Yes. Thank you, Tien-tsin. I'm actually -- I am thrilled you asked this question, because I was counting on it during this call because it definitely seems like it's the topic du jour. But the real answer is, just like everybody else, we are incredibly excited about generative AI. We have been very excited about AI for quite some time. You mentioned what we have been doing for our sellers in the PEO, that's broad-based work that we have been doing for a long time and continued to invest in AI into making us more efficient. That example is about our sellers. We are making similar investments even with the new technologies that are out there to really look at how we can make our service associates as well as our sellers more productive.

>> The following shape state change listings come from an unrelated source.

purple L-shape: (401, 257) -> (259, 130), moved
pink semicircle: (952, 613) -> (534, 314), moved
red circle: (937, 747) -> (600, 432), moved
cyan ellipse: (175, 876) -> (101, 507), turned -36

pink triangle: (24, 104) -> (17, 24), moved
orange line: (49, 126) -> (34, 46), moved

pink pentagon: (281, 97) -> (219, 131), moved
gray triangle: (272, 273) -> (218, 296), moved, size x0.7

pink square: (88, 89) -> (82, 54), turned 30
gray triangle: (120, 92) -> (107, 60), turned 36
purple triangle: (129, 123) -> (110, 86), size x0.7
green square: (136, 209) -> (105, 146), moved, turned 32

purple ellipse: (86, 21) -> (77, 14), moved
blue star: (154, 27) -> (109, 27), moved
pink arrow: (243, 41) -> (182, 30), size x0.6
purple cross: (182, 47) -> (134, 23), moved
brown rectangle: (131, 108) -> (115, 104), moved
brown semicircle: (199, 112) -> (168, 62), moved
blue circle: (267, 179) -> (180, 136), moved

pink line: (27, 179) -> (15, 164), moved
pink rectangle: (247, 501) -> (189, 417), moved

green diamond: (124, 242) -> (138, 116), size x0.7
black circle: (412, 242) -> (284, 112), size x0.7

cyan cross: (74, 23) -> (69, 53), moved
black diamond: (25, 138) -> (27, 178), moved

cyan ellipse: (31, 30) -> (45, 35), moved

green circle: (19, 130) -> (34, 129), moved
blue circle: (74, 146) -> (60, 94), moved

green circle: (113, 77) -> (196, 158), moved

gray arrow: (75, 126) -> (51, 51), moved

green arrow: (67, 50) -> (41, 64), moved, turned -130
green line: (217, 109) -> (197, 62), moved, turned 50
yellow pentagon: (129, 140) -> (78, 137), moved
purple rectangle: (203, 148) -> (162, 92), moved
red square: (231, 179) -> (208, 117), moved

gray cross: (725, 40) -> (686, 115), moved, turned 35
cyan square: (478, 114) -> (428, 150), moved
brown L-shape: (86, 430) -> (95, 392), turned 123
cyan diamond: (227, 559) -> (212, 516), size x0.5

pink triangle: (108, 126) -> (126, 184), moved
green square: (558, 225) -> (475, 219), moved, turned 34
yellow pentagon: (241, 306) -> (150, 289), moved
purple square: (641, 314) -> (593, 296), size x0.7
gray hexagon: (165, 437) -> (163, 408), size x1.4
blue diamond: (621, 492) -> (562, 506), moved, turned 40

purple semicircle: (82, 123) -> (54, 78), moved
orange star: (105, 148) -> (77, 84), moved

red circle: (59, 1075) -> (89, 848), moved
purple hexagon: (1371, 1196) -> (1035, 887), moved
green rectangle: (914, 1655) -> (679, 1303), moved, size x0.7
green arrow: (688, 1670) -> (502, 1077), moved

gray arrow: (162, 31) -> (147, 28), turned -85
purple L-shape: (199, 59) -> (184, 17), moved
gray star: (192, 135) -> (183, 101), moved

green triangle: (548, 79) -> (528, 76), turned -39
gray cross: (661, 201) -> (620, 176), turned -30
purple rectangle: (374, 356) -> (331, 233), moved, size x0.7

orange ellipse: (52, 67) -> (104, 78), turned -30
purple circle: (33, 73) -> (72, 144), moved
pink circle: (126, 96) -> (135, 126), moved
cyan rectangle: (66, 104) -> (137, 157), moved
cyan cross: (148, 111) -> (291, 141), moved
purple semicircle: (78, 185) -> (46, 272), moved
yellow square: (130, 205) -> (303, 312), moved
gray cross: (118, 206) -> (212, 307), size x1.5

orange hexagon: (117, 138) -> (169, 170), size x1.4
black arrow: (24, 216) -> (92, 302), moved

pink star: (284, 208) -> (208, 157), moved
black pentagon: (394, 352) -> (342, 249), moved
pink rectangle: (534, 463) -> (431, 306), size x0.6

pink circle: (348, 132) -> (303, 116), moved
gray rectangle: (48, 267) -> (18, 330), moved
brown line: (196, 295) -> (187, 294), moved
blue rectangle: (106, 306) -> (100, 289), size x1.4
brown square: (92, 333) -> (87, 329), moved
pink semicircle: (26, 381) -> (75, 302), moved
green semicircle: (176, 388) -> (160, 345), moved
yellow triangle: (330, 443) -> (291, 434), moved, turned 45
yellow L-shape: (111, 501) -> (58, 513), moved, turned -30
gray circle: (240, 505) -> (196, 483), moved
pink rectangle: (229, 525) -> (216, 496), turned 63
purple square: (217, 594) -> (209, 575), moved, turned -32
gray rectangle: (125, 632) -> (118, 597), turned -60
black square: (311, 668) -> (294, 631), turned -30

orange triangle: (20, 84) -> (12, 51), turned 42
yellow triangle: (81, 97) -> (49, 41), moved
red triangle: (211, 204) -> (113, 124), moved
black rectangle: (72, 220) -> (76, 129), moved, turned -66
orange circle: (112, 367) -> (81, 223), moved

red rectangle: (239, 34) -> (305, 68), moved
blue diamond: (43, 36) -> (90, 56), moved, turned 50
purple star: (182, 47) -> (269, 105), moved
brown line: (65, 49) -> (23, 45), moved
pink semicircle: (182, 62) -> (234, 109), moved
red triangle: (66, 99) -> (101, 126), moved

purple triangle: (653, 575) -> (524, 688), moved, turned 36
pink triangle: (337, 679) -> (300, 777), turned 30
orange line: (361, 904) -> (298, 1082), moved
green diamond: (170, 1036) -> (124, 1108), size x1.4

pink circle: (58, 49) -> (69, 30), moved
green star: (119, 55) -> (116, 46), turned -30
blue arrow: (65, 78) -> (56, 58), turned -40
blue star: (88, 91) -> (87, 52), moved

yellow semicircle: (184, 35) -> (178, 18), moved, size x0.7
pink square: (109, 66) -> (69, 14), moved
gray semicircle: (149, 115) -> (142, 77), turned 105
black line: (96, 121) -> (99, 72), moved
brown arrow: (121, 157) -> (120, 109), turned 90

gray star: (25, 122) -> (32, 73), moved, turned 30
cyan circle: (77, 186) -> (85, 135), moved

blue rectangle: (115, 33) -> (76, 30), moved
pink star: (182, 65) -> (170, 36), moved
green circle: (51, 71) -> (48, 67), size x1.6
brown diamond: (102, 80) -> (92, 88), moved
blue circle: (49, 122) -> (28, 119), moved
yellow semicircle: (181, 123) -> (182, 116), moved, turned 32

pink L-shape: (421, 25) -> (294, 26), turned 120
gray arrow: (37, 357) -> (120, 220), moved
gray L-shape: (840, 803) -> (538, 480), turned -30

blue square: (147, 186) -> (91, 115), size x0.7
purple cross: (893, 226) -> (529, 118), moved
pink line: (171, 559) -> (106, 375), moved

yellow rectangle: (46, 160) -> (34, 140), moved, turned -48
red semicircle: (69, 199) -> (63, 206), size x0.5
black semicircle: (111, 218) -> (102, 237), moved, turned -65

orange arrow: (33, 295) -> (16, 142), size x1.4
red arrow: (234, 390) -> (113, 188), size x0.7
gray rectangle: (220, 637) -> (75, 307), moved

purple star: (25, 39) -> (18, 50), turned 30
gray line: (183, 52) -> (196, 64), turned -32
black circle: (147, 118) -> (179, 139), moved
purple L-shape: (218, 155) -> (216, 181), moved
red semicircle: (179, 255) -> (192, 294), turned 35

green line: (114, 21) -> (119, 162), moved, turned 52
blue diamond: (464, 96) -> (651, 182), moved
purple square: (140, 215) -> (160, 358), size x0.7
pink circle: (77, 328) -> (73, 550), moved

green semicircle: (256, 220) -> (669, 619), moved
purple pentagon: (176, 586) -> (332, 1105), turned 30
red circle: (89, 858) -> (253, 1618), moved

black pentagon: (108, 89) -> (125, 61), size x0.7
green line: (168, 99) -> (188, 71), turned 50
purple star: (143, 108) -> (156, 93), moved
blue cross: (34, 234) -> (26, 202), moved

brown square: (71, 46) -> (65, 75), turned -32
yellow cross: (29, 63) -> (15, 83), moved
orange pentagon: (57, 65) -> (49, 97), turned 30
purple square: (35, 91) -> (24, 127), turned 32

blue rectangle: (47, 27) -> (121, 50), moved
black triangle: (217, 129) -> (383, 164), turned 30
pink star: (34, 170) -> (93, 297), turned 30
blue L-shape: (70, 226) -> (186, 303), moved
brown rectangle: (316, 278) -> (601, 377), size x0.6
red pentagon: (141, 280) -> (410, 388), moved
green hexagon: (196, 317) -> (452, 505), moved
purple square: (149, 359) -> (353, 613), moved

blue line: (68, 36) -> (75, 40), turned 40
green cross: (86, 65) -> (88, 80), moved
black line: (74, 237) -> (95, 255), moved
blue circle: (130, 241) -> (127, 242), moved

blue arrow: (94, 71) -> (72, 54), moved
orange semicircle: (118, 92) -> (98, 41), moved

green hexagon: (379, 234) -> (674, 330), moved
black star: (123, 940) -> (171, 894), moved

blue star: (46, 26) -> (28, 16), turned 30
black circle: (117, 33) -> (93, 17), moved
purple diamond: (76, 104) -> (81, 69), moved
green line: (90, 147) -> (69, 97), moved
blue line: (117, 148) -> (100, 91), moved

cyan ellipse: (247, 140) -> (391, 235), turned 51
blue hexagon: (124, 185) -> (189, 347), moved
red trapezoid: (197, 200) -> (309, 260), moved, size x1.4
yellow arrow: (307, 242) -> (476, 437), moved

So, you think about all the things that an agent, if you will, does today to support a client and some of the generative AI tools that can drive a different level of efficiency. And we are very excited. We have I think it's something around like 44 different work streams that are underway currently to take a look at different ways that we can leverage these tools internally. That's also notwithstanding the opportunity that it creates for our industry, right. So, if you think about the HCM industry, there are still very many things inside of HCM that are administrative in nature in terms of whether it's job descriptions, performance reviews, things that are maybe handbook, things that are very tactical that really a time pulled back the practitioner from doing what they want to do, which is be a strategic partner. And so we are really excited to put these tools also into our product for our clients and our practitioners to be able to lean into.

So, all that said, we are very excited about the opportunity. One thing I would point out because it's important, and it's also very topical right now, which is that the good news is we have been doing a lot of this work. And as such, we have standards. We have a way to think about the ethical nature and that kind of comes at parity with who we are, given that we have the big data, if you will, behind ADP and the 40 million wage earners that we pay. And so when we think about all of this, also with the lens of doing it the right way and making sure that it's applicable, it's secure, it's compliance, all the things that you would expect from ADP. But no doubt, Tien-tsin, that we are excited about the opportunity it creates for us internally and the opportunity that it creates for us and our product to really serve the industry, right, and make this entire industry that much more strategic and not much more exciting. So, great question.

Tien-tsin Huang
Analyst at JPMorgan Chase & Co.

No. Hope to learn more soon -- talk soon. Thank you.

Operator

Thank you. This concludes our question-and-answer portion for today. I am pleased to hand the program over to Maria Black for closing remarks.

Maria Black
President and Chief Executive Officer at Automatic Data Processing

Thank you. So, first and foremost, thank you everybody for joining today. Really appreciate the questions and the interest. As you can imagine, I sit here one quarter into my new role as CEO and I get a lot of questions. Just last night, I got another text that said, how were the first 100 days, how is the first quarter, what have you been up to? And here is what I would offer. The third quarter for ADP, and you heard it in my tone today, you've heard it in my excitement about some of the volumes and the throughput, but the third quarter is really where you see ADP shine. And it is our finest quarter. You have year-end, you have busy season, you have selling season that all kind of come together.

In this quarter, what I would say is adding some economic strangeness and questions about what's happening in the world, and I would say that sitting here one quarter in, I couldn't be more excited. I couldn't be more pleased. I couldn't be more grateful for the share execution of our associates. So, I felt the breadth and depth of ADP this quarter at its finest. And with that, I just want to take another minute to thank our associates for everything that they do to power this great company. I'd also like to thank all of our partners and stakeholders and everyone on the call listening today. I couldn't be more proud and more excited about this company.

And with that, we will wrap up the call.